Brazilian Study Treating Type I Diabetes
A clinical trial conducted in Brazil comprising 21 adult patients with type 1 diabetes shows that a stem cell infusion may remedy the disease, at least for a number of years. Published during 2017 in the journal Frontiers in Immunology, the results showed that most patients became insulin-free for three and a half years and one patient did not have to use insulin for eight years. “We now understand stem cell transplants can succeed in treating diabetes for some,” said Bart Roep, Ph.D., the Chan Soon-Shiong Shapiro Distinguished Chair in Diabetes, professor/founding chair of the Department of Diabetes Immunology and monitor of the clinical trial.
These positive outcomes were not the rule.
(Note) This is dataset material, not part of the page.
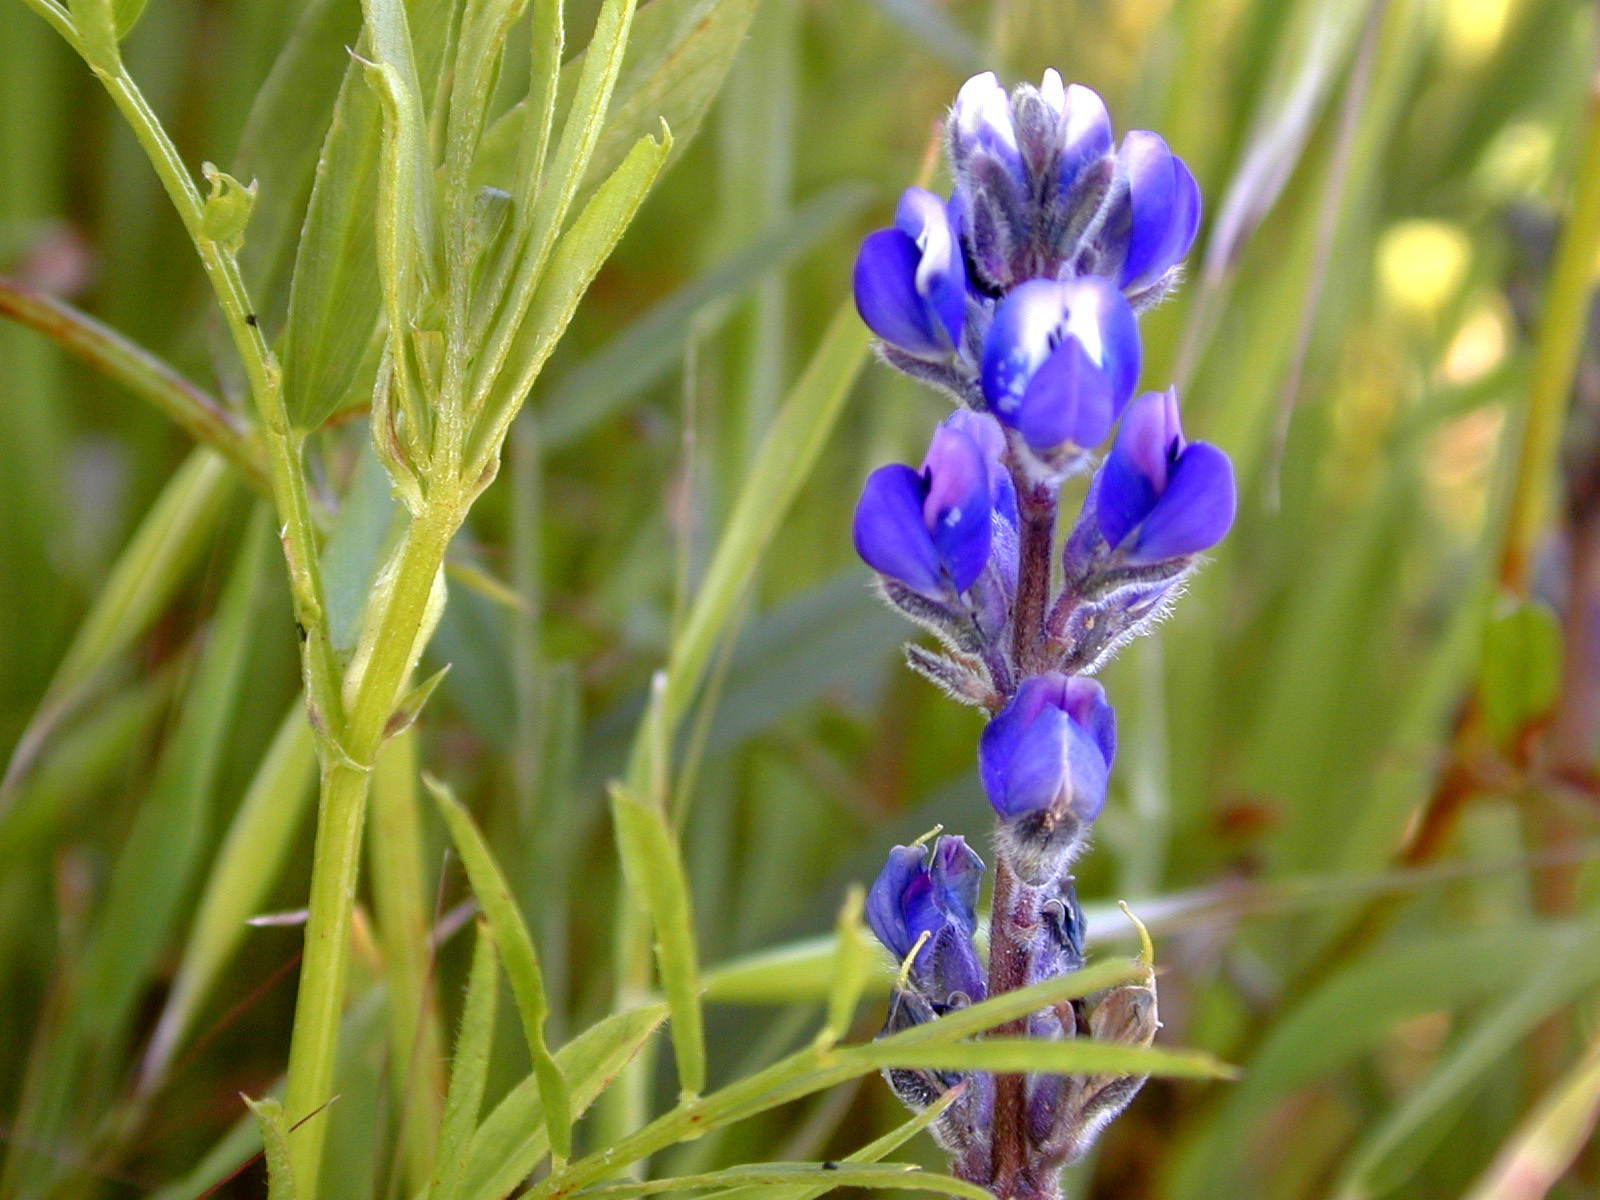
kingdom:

For some patients, the stem cell transplant had little to no effect on their type 1 diabetes (T1D).
Bart Roep, Ph.D.
“We discovered the immune signature predicting these outcomes—either favorable or not—which is the first step toward personalized medicine in type 1 diabetes,” said Dr. Roep. “Understanding why it sometimes fails will allow us to design new treatment strategies for those less fortunate patients. Also, it is the first definitive proof that T1D can be cured.”
In the study, the type 1 diabetes patients lasted up to 30 months after infusion without insulin; however, after that point in time, the benefits started to decrease and most of the long-lasting insulin-free patients eventually resumed insulin. This indicated that additional mechanisms may be at play or that genetic background may still have an influence. To counter this effect, T-regulatory cells (Tregs) were infused. In short-term follow-ups, infusions of Tregs decreased insulin requirements in six out of eight patients, two of which became insulin-free.
The stem cells in this study were autologous hematopoietic stem cells. They are the same type of stem cells found in umbilical cord blood. Because type 1 diabetes (often referred to as juvenile diabetes) is an auto-immune disease that shows up early in life, it is easy to see where the outcome of this study could prove beneficial to people whose cord blood was stored at birth. Cord blood is the best source of these hematopoietic stem cells because of their naïveté and lack of any mutations caused by ageing.
The results of this study follow a recent conclusion by the same researchers that type 1 diabetes was not caused by immune system mistakenly attacking insulin-creating beta cells but rather caused by distressed beta cells themselves effecting the immune response.
Stem Cell Educator Therapy
The Stem Cell Educator device is said to re-educate immune system cells
The Stem Cell Educator (SCE) uses a novel cell identified by Dr. Yong Zhao as having embryonic and hematopoietic characteristics. Dr. Zhao says these cord blood–stem cells (CB–SC) can be used to re-educated lymphocytes and stop autoimmune responses. The Educator circulates a patient’s blood through a closed-loop system that separates mononuclear cells from the whole blood, briefly co-cultures them with adherent cord blood–stem cells and returns the re-educated cells to the patient’s circulation. The Stem Cell Educator does not introduce new stem cells into patients in comparison with other stem cell–based therapies. In addition, in prior trials, Dr. Zhao says the educator eliminates the need for prior matching and a treatment take as few as 8–10 hours.